In response to:

At Home in This Century from the April 6, 1995 issue

To the Editors:

In his review of the Arendt-McCarthy correspondence [NYR, April 6], Tony Judt quotes McCarthy worrying in a letter of September 9, 1974 that her difficult nature had driven Arendt to the brink of ending their friendship. Judt then writes: “Arendt was much too well bred to say anything in reply.”

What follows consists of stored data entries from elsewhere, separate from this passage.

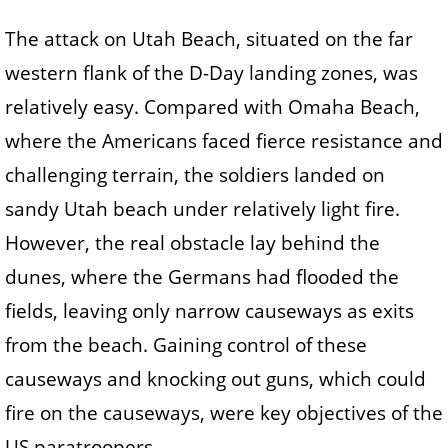
The attack on Utah Beach, situated on the far
western flank of the D-Day landing zones, was
relatively easy. Compared with Omaha Beach,
where the Americans faced fierce resistance and
challenging terrain, the soldiers landed on
sandy Utah beach under relatively light fire.
However, the real obstacle lay behind the
dunes, where the Germans had flooded the
fields, leaving only narrow causeways as exits
from the beach. Gaining control of these
causeways and knocking out guns, which could
fire on the causeways, were key objectives of the
US paratroopers.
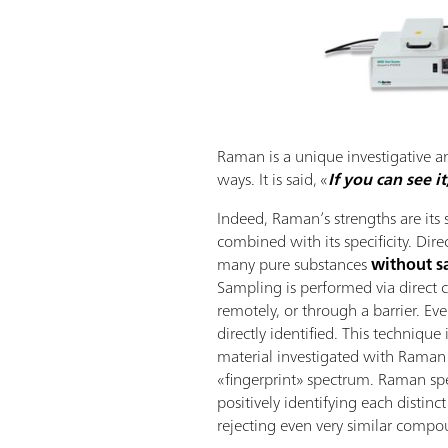
Raman is a unique investigative a
ways. It is said, «
If you can see i
Indeed, Raman’s strengths are it
combined with its specificity. Direc
many pure substances
without s
Sampling is performed via direct 
remotely, or through a barrier. Ev
directly identified. This technique 
material investigated with Raman
«fingerprint» spectrum. Raman spe
positively identifying each distinc
rejecting even very similar compo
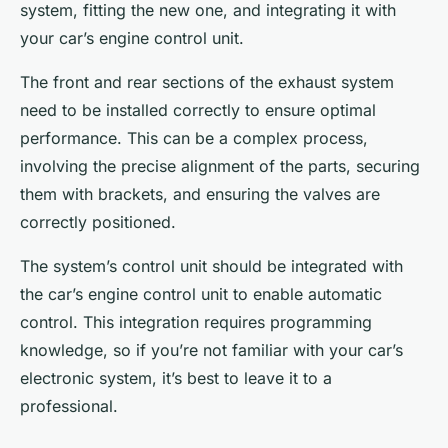
system, fitting the new one, and integrating it with
your car’s engine control unit.
The front and rear sections of the exhaust system
need to be installed correctly to ensure optimal
performance. This can be a complex process,
involving the precise alignment of the parts, securing
them with brackets, and ensuring the valves are
correctly positioned.
The system’s control unit should be integrated with
the car’s engine control unit to enable automatic
control. This integration requires programming
knowledge, so if you’re not familiar with your car’s
electronic system, it’s best to leave it to a
professional.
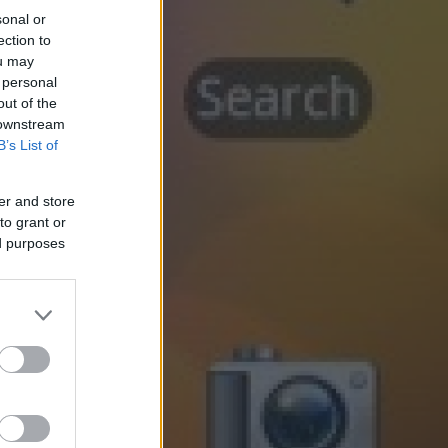
sonal or
ection to
ou may
 personal
out of the
 downstream
B’s List of
er and store
to grant or
ed purposes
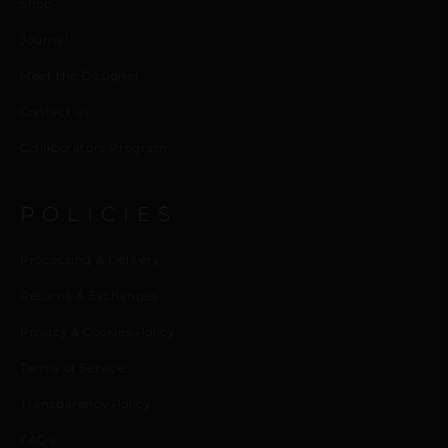
Shop
Journal
Meet the Designer
Contact us
Collaborators Program
POLICIES
Processing & Delivery
Returns & Exchanges
Privacy & Cookies Policy
Terms of Service
Transparency Policy
FAQ’s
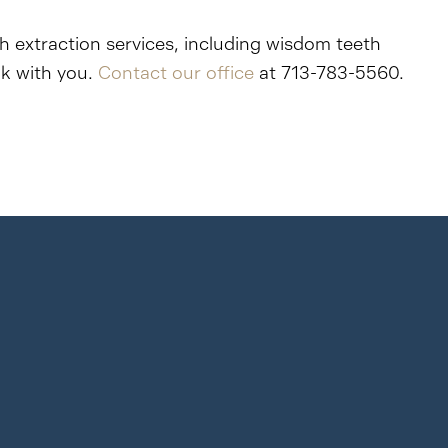
th extraction services, including wisdom teeth
ak with you.
Contact our office
at 713-783-5560.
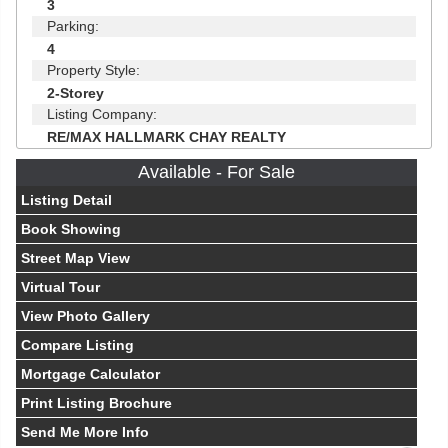
3
Parking:
4
Property Style:
2-Storey
Listing Company:
RE/MAX HALLMARK CHAY REALTY
Available - For Sale
Listing Detail
Book Showing
Street Map View
Virtual Tour
View Photo Gallery
Compare Listing
Mortgage Calculator
Print Listing Brochure
Send Me More Info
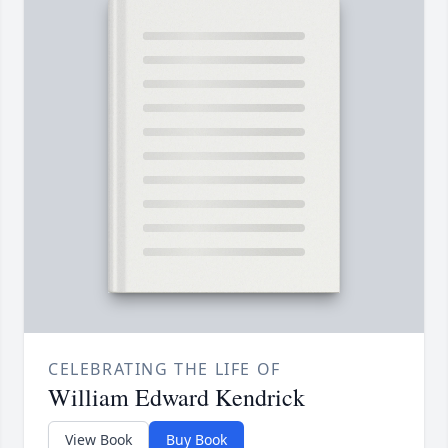
CELEBRATING THE LIFE OF
William Edward Kendrick
View Book
Buy Book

At the risk of appearing ill-mannered myself, I would like to point out that as soon as she received McCarthy’s anxious letter, on September 12, Arendt wrote, in fact, an uncharacteristically emotional reply. In the recently published correspondence, Arendt’s letter immediately follows the letter sent by McCarthy that Judt quotes from. A few excerpts: “I just come home and find your letter, and it is too late to call. Tomorrow morning I’ll have to go to town, hence it will be too early to call [….] The notion that you could ever go [sic] on my nerves never crossed my mind […] you could not very well be suspicious of me—or could you? […] For heaven’s sake, Mary, stop it, please. I say that of course for my own sake and because I love you, but I think I also may say it for your sake.” Arendt then broke off and resumed the letter the next day, after reflecting on whether she had done anything to arouse McCarthy’s suspicions. “I waited a day to think about it, but there is absolutely nothing that could occur to me.”

It was Saint Augustine Arendt had written her doctoral dissertation on decades earlier (“a very dear friend…was my companion in error and I was lost without him,” Confessions, Book IV), not the Earl of Chesterfield.

Lee Siegel
Brooklyn, New York

Tony Judt replies:

Mr. Siegel is quite right. What I should have written was that Arendt was too well bred to reply in kind. In the letter cited by Siegel, and after noting that she could think of nothing she had done that might have aroused her friend’s suspicions, Arendt makes no further mention of the subject. As she says in one of the passages Mr. Siegel leaves out, “I…am—and probably will remain—speechless.” I have no idea whether Hannah Arendt knew Lord Chesterfield’s views on etiquette, but in some of her later dealings with Mary McCarthy she would surely have echoed Augustine in his tasteful reproach to Count Boniface (Letters CCXX): “Consider, then, for yourself some things which I prefer to leave unsaid.”